- TASK: Transcribe the data that follows in full. Leave out the pictures.

----

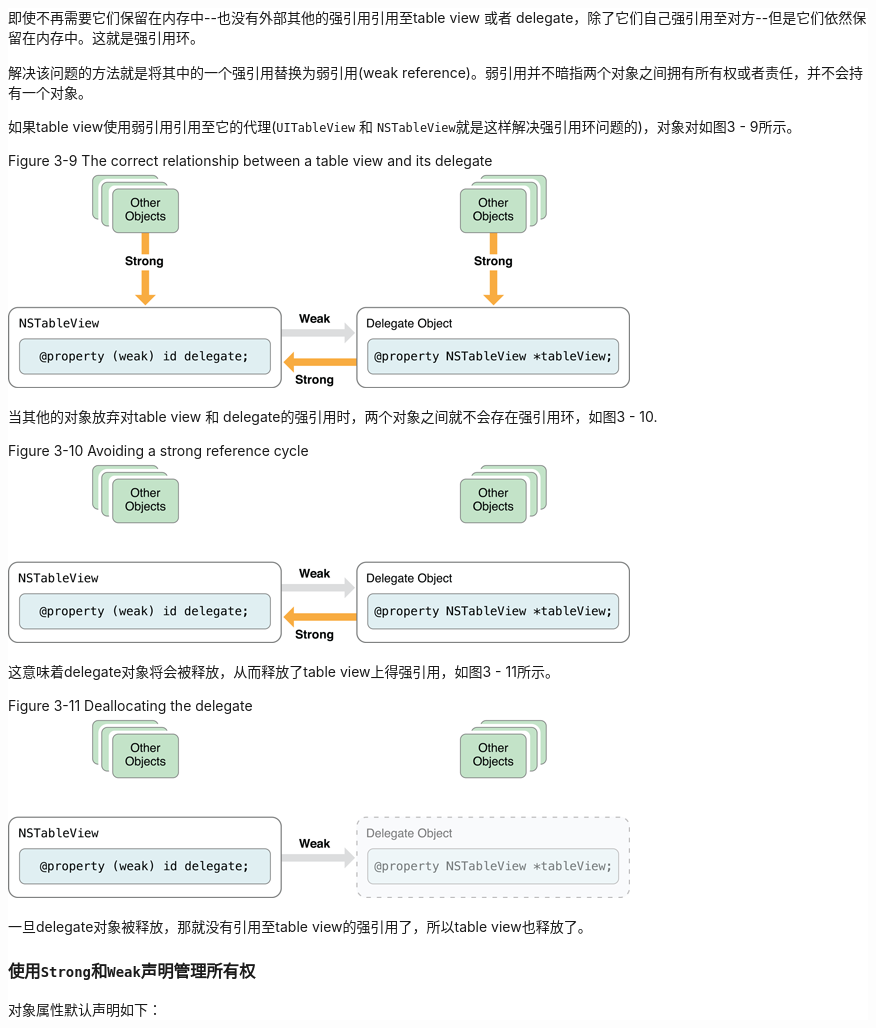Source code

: 即使不再需要它们保留在内存中--也没有外部其他的强引用引用至table view 或者 delegate，除了它们自己强引用至对方--但是它们依然保留在内存中。这就是强引用环。

解决该问题的方法就是将其中的一个强引用替换为弱引用(weak reference)。弱引用并不暗指两个对象之间拥有所有权或者责任，并不会持有一个对象。

如果table view使用弱引用引用至它的代理(`UITableView` 和 `NSTableView`就是这样解决强引用环问题的)，对象对如图3 - 9所示。

Figure 3-9  The correct relationship between a table view and its delegate
![alt text](/img/ProgrammingwithObjectiveC/strongreferencecycle3.png)

当其他的对象放弃对table view 和 delegate的强引用时，两个对象之间就不会存在强引用环，如图3 - 10.

Figure 3-10  Avoiding a strong reference cycle
![alt text](/img/ProgrammingwithObjectiveC/strongreferencecycle4.png)

这意味着delegate对象将会被释放，从而释放了table view上得强引用，如图3 - 11所示。

Figure 3-11  Deallocating the delegate
![alt text](/img/ProgrammingwithObjectiveC/strongreferencecycle5.png)

一旦delegate对象被释放，那就没有引用至table view的强引用了，所以table view也释放了。

### 使用`Strong`和`Weak`声明管理所有权

对象属性默认声明如下：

----

- SOLUTION TO THE EXERCISE:
Source code

: 即使不再需要它们保留在内存中--也没有外部其他的强引用引用至table view 或者 delegate，除了它们自己强引用至对方--但是它们依然保留在内存中。这就是强引用环。

解决该问题的方法就是将其中的一个强引用替换为弱引用(weak reference)。弱引用并不暗指两个对象之间拥有所有权或者责任，并不会持有一个对象。

如果table view使用弱引用引用至它的代理(`UITableView` 和 `NSTableView`就是这样解决强引用环问题的)，对象对如图3 - 9所示。

Figure 3-9  The correct relationship between a table view and its delegate
![alt text](/img/ProgrammingwithObjectiveC/strongreferencecycle3.png)

当其他的对象放弃对table view 和 delegate的强引用时，两个对象之间就不会存在强引用环，如图3 - 10.

Figure 3-10  Avoiding a strong reference cycle
![alt text](/img/ProgrammingwithObjectiveC/strongreferencecycle4.png)

这意味着delegate对象将会被释放，从而释放了table view上得强引用，如图3 - 11所示。

Figure 3-11  Deallocating the delegate
![alt text](/img/ProgrammingwithObjectiveC/strongreferencecycle5.png)

一旦delegate对象被释放，那就没有引用至table view的强引用了，所以table view也释放了。

### 使用`Strong`和`Weak`声明管理所有权

对象属性默认声明如下：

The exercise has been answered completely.